The Resident Evil video game franchise helped popularize and shape the zombie as a monstrous figure in popular culture. From the original Japanese title, Biohazard, this series has been instrumental in medicalizing the zombie, linking it to fictional pathogens such as the T-virus, Las Plagas and mutamycete fungus. These different infections keep the player focused on the immediate threat of the zombie, forcing her to ignore the larger medical threat and danger of virulence. The terminology of zombies moves from inorganic contamination to aggressive infection, showing an escalation of the pathogens’ invasiveness across Resident Evil, Resident Evil 4 and Resident Evil 7: Biohazard; more sophisticated pathogens, which draw inspiration from more complex real-world organisms, demonstrate greater transformative powers over those infected.
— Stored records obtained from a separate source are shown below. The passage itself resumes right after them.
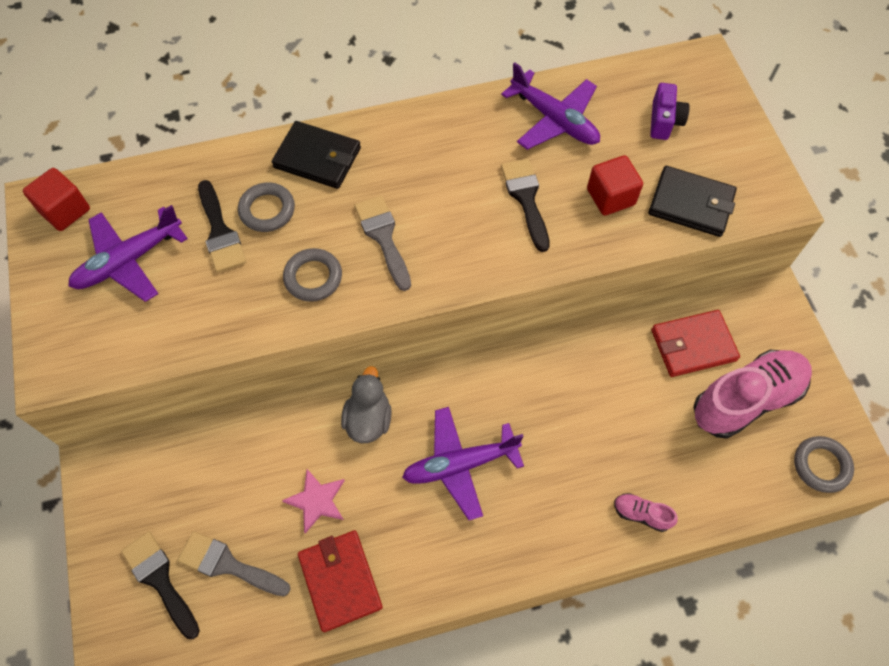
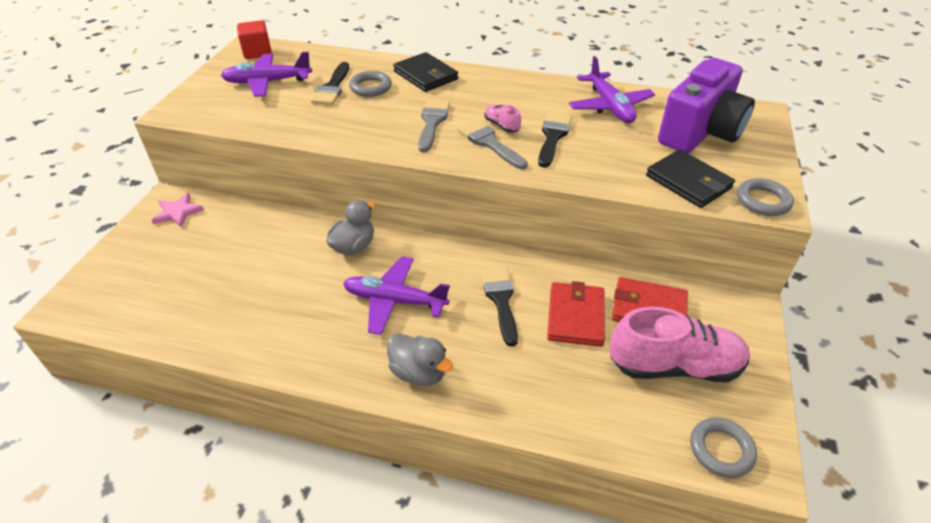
camera: 30 degrees right, 20 degrees down
black brush [121,532,200,639] -> black brush moved to [481,267,518,347]
grey brush [177,531,291,596] -> grey brush moved to [457,120,528,169]
pink star [282,469,345,533] -> pink star moved to [151,193,204,228]
grey ring [283,248,342,302] -> grey ring moved to [737,178,794,216]
red wallet [298,530,383,632] -> red wallet moved to [547,281,605,347]
red cube [587,155,643,216] -> none
pink shoe [614,493,678,532] -> pink shoe moved to [485,105,521,133]
purple camera [650,83,690,140] -> purple camera [658,58,755,153], size x2.24
none -> grey duck [387,333,453,386]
The properties of the virus, multicellular parasite, and fungus parallel the monstrous threats faced within each game. The zombie figures go from being virally-animated bodies, to humans inhabited by wormlike or insectile parasites, to prehensile fungus, humanoid in form but motile and appearing to use humans only as scaffolding. This increasing complexity of pathogenic threat parallels changes in ludics that result in more immersive games, from detached Resident Evil’s third-person framing to the first-person and virtual reality-compatible gameplay in Resident Evil 7. These elements enliven a series in which players are more directly threatened by medicalized monstrosities, but are powerless to face the larger systemic threat that creates the zombie threat.